▸ Exercise directions:
Starting with the line that contains "Iniciar sesión" and going on through the line that contains "Indica publicación con", write those lines out again with "Comunidad" switched to "Colectivo" and nothing else changed.

▸ Records to use:

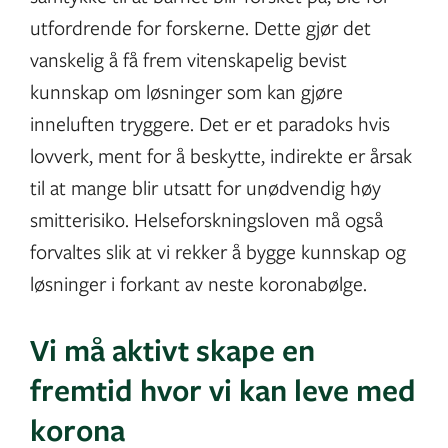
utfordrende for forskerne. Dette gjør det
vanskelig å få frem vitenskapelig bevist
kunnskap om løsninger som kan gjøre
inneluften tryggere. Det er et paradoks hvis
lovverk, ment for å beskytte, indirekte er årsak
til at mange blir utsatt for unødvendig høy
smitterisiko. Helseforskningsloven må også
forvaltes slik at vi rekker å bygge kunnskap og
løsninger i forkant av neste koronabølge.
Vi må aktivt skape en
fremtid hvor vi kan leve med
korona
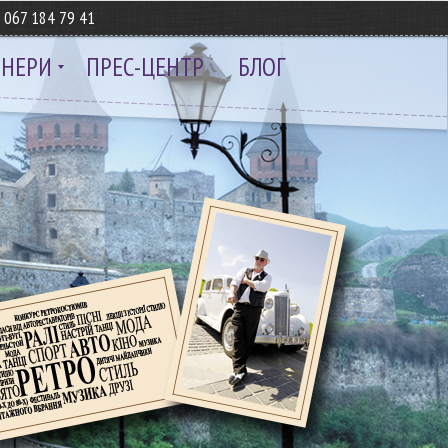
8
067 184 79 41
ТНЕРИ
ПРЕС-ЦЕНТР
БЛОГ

...

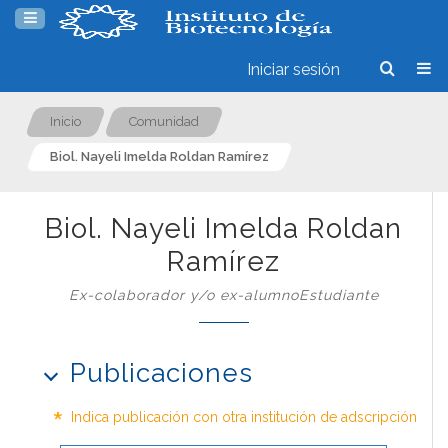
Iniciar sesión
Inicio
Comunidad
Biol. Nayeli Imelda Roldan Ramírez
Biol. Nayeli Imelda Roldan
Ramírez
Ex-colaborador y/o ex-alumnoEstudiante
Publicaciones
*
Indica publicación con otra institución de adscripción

▸ Answer section:
Iniciar sesión
Inicio
Colectivo
Biol. Nayeli Imelda Roldan Ramírez
Biol. Nayeli Imelda Roldan
Ramírez
Ex-colaborador y/o ex-alumnoEstudiante
Publicaciones
*
Indica publicación con otra institución de adscripción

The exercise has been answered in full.